For much of the last two centuries, the United States regarded parts of Central America as its private plantation for the growing of bananas and other fruit, or a landscape for wild adventures and colonization, or a proxy battleground in fights against communism.
U.S. officials considered it to be in their own interest to further the subjugation of Central Americans, often by overthrowing leftist leaders like Jacobo Árbenz Guzmán in Guatemala in the 1950s or
by lending support to dictators like Nicaragua’s Anastasio Somoza in the 1960s and ‘70s.
Nicaragua remains a deeply divided, repressive, impoverished country after wars and misrule. But the Biden administration did not include it in the Northern Triangle because most Nicaraguans who flee their country head south, to Costa Rica or Panama. (Nicaraguans who sought refuge in the U.S. in the ‘80s found an easier path to legal status because then-President Reagan judged they had fled communism.)
In the Northern Triangle, U.S. interventionism stifled democratic political development that troubles these countries to this day.
Toward the end of the 20th century, the U.S. backed a hardline military government in El Salvador in its civil war against leftist guerrillas fighting for peasants and workers with backing from Cuba and the Soviet Union. The war claimed more than 75,000 lives and sent hundreds of thousands fleeing mostly into California and the Washington, D.C., area.
The United States also interfered in Guatemala’s 35-year civil war, which ended in 1996 and killed hundreds of thousands, mostly Indigenous peasants. And the U.S. used Honduras as a staging ground for a separate war around the same time aimed at toppling leftists in Nicaragua, doing lasting damage to both countries.

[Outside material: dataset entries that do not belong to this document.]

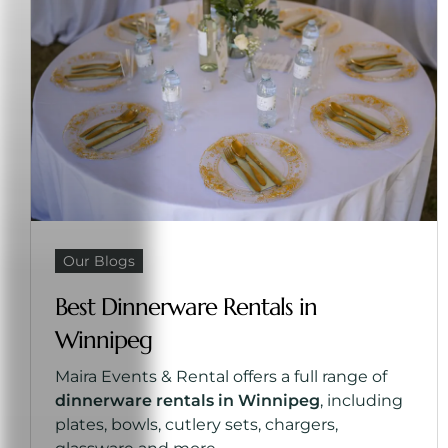
Our Blogs
Best Dinnerware Rentals in
Winnipeg
Maira Events & Rental offers a full range of
dinnerware rentals in Winnipeg
, including
plates, bowls, cutlery sets, chargers,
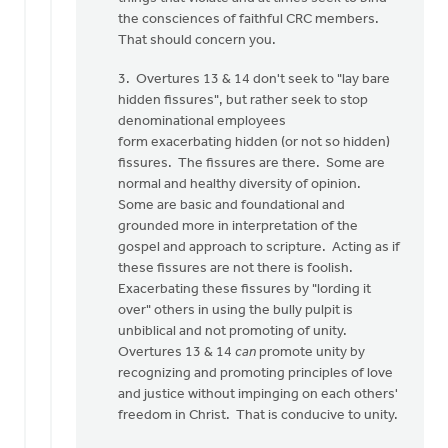
the consciences of faithful CRC members.
That should concern you.
3. Overtures 13 & 14 don't seek to "lay bare
hidden fissures", but rather seek to stop
denominational employees
form exacerbating hidden (or not so hidden)
fissures. The fissures are there. Some are
normal and healthy diversity of opinion.
Some are basic and foundational and
grounded more in interpretation of the
gospel and approach to scripture. Acting as if
these fissures are not there is foolish.
Exacerbating these fissures by "lording it
over" others in using the bully pulpit is
unbiblical and not promoting of unity.
Overtures 13 & 14
can
promote unity by
recognizing and promoting principles of love
and justice without impinging on each others'
freedom in Christ. That is conducive to unity.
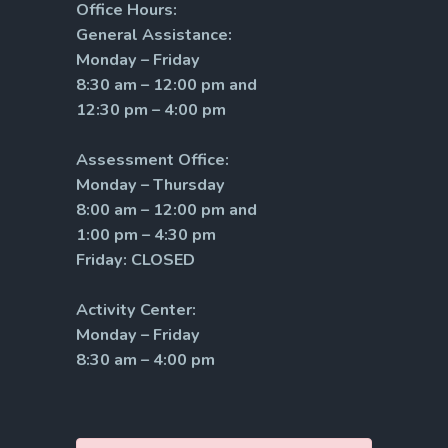
Office Hours:
General Assistance:
Monday – Friday
8:30 am – 12:00 pm and
12:30 pm – 4:00 pm
Assessment Office:
Monday – Thursday
8:00 am – 12:00 pm and
1:00 pm – 4:30 pm
Friday: CLOSED
Activity Center:
Monday – Friday
8:30 am – 4:00 pm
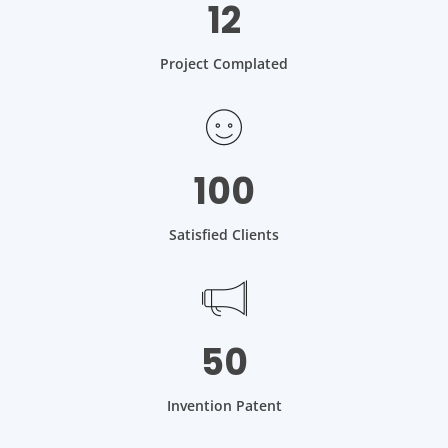
12
Project Complated
100
Satisfied Clients
50
Invention Patent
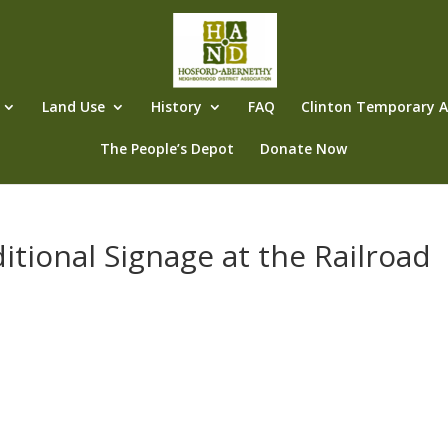
Land Use
History
FAQ
Clinton Temporary Al
The People’s Depot
Donate Now
itional Signage at the Railroad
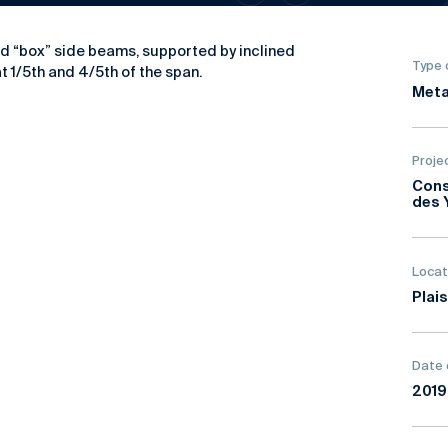
ed “box” side beams, supported by inclined
Type 
 1/5th and 4/5th of the span.
Meta
Proje
Cons
des 
Locat
Plais
Date 
201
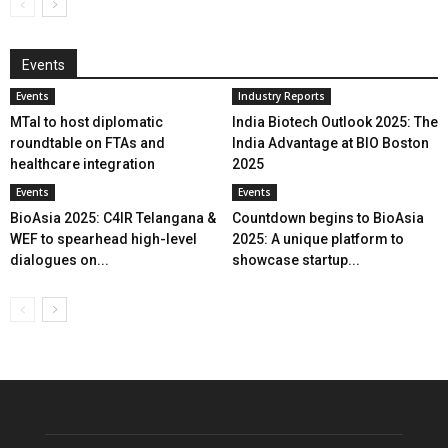
Events
Events
Industry Reports
MTaI to host diplomatic
India Biotech Outlook 2025: The
roundtable on FTAs and
India Advantage at BIO Boston
healthcare integration
2025
Events
Events
BioAsia 2025: C4IR Telangana &
Countdown begins to BioAsia
WEF to spearhead high-level
2025: A unique platform to
dialogues on...
showcase startup...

Who is coming from the three countries?
The migrants arriving from these countries run the gamut, but many are farmers, eager to pick crops where labor is often in short supply, and many work construction, domestic or service-industry jobs. The better-educated or -connected often find schooling and professional positions, though their legal status tends to hold them back. Many pay taxes and support local economies.
Many were children brought to the U.S. illegally by their parents and now constitute the so-called Dreamers, a group estimated to number up to 800,000 for whom Obama deferred deportation to allow them time to gain full legal status.
In the early 1990s, the U.S. for the first time deported members of an L.A.-born gang known as Mara Salvatrucha, also known as MS-13, back to their birthplace of El Salvador. The gang grew exponentially in numbers and ferocity, eventually franchising throughout the region. Many recent asylum applicants say they are escaping MS-13 or other gangs who have taken over their neighborhoods to extort, rape and kill.